The top Democrat in the House of Representatives, Rep. Hakeem Jeffries of New York, committed to fighting a Republican-passed map with a voter referendum, as first reported by Punchbowl News. That would require gathering about 250,000 signatures before the map passed by the Legislature would be put on the ballot, and then voters would have to approve it before it could be used in 2026. Jeffries’ office did not respond to an inquiry from NOTUS.

That the Ohio state redistricting commission is currently in charge of the map design at all is because the state Legislature failed to act. The commission is intended to be a backup if the state Legislature doesn’t come up with a new map that is approved by 60% in both chambers and would last for a decade. Democrats in the Legislature introduced a map that was not voted on in the Republican-controlled Legislature, and Republicans never introduced an option.

If the state redistricting commission also fails to act, Republicans will be able to pass a map with a simple majority that would be in place for four years.

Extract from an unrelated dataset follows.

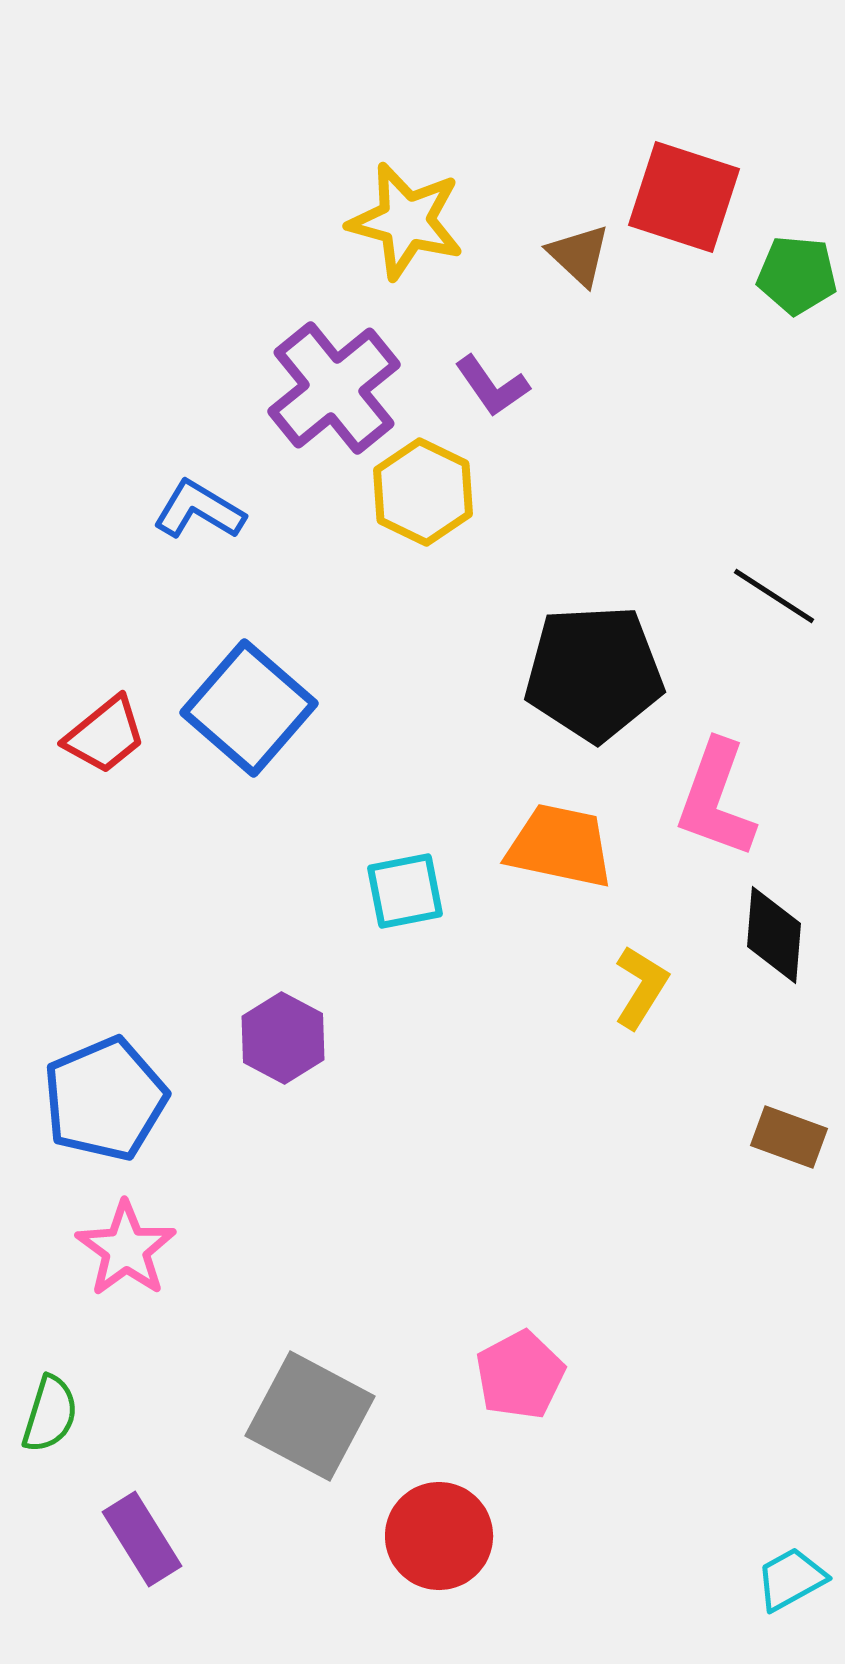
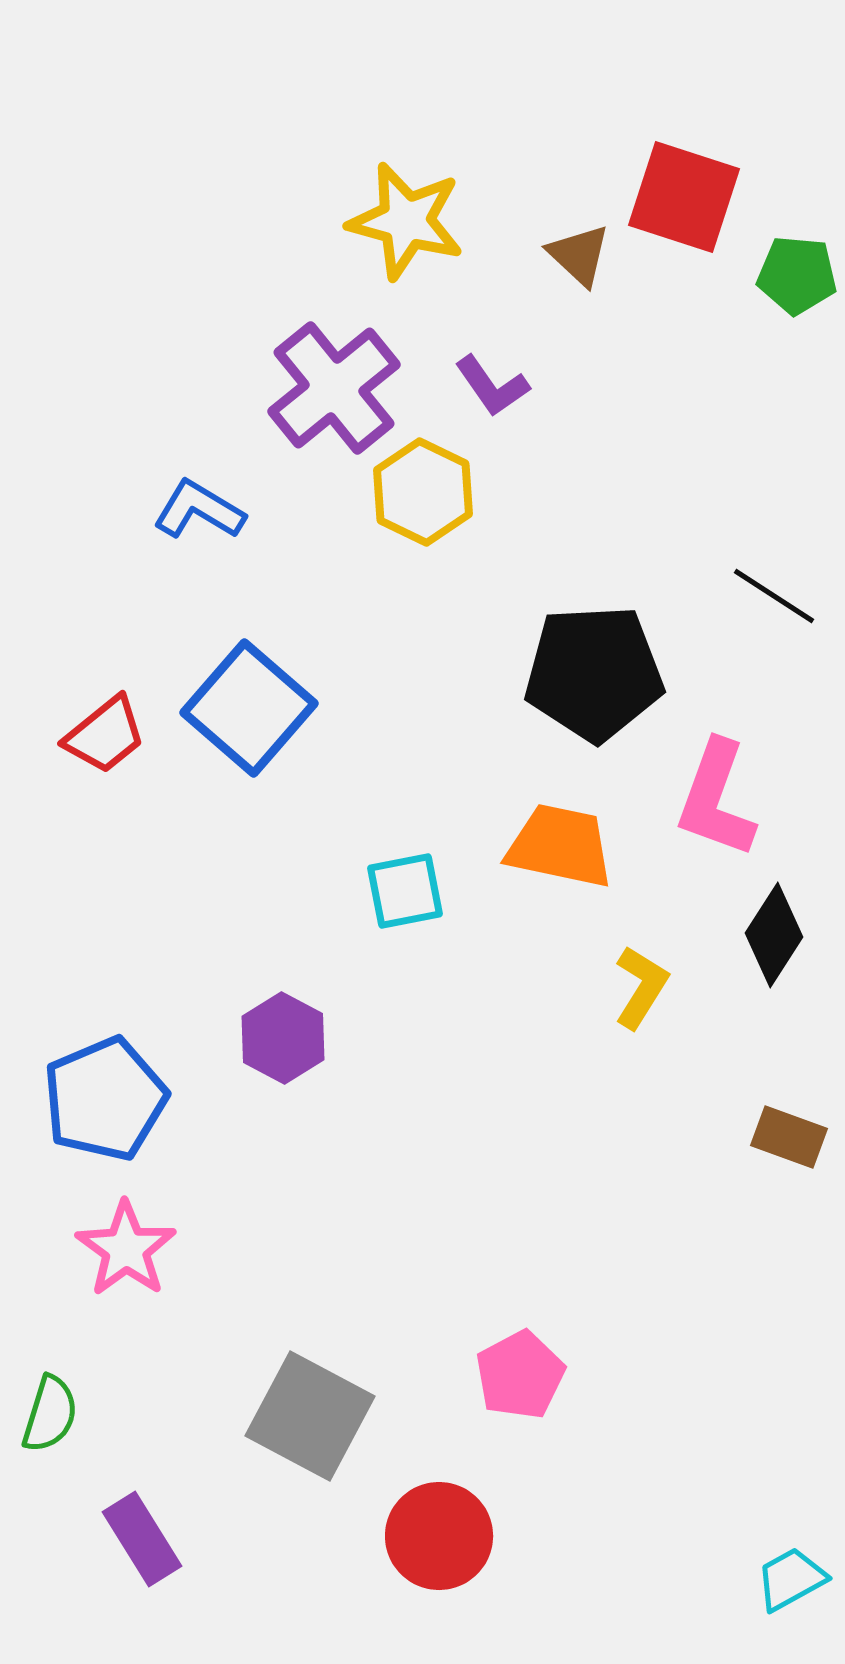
black diamond: rotated 28 degrees clockwise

Erin Covey, an editor who focuses on redistricting for the Cook Political Report, said this redistricting battle has gotten lost in the national spotlight as other states have taken prominence in the redistricting conversation, but Ohio’s fight is unique, as it started well before the second Trump administration.

“Because Ohio trended increasingly toward Republicans in the past nine years, they no longer have the incentive to do this, because they can just redraw the maps every four years without any sort of Democratic support,” Covey said, of passing a bipartisan map.

On Tuesday, the commission convened for the first time in a 28-minute meeting and did not produce a map.

“We have yet to receive any alternative map or any substantive suggestions to the proposal we’ve put forward,” Dani Isaacson, Ohio state House minority leader and member of the commission, said in his testimony on Tuesday.

The meeting was adjourned quickly after testimony from the committee’s two Democratic members. While there are no set dates for when the commission will convene again, the commission’s co-chair and Republican state Rep. Brian Stewart said plans for the next meeting are being discussed.

“I think we have penciled in, informally, some dates that will work,” Stewart said about a future commission meeting.

Gov. Mike DeWine, who is a member of the commission and whose office gets to appoint members to the commission, told the Cincinnati Enquirer that private discussions about a map were happening, but didn’t say whether any map could get bipartisan support in the commission. DeWine said he hoped that a bipartisan map could be approved before the clock runs out.

“It always gives the public more confidence, if there could be something worked out between the parties,” DeWine told The Statehouse News Bureau on Tuesday.

Republicans currently control 10 of the House seats in Ohio, and Democrats control five. Since the constitutional amendment took effect in 2018, the state redistricting commission hasn’t successfully produced a map.

Democrats and some voting rights groups are advocating for a map that would give the state eight Republican seats and seven Democratic seats, based on the state’s result in the 2024 presidential election, when 55% of voters cast their ballots for President Donald Trump and 44% for former Vice President Kamala Harris.

When asked by NOTUS how Republicans should strategize around the map, Sen. Jon Husted deferred.

“I’m not in that game anymore,” Husted said. “That’s for the House members.”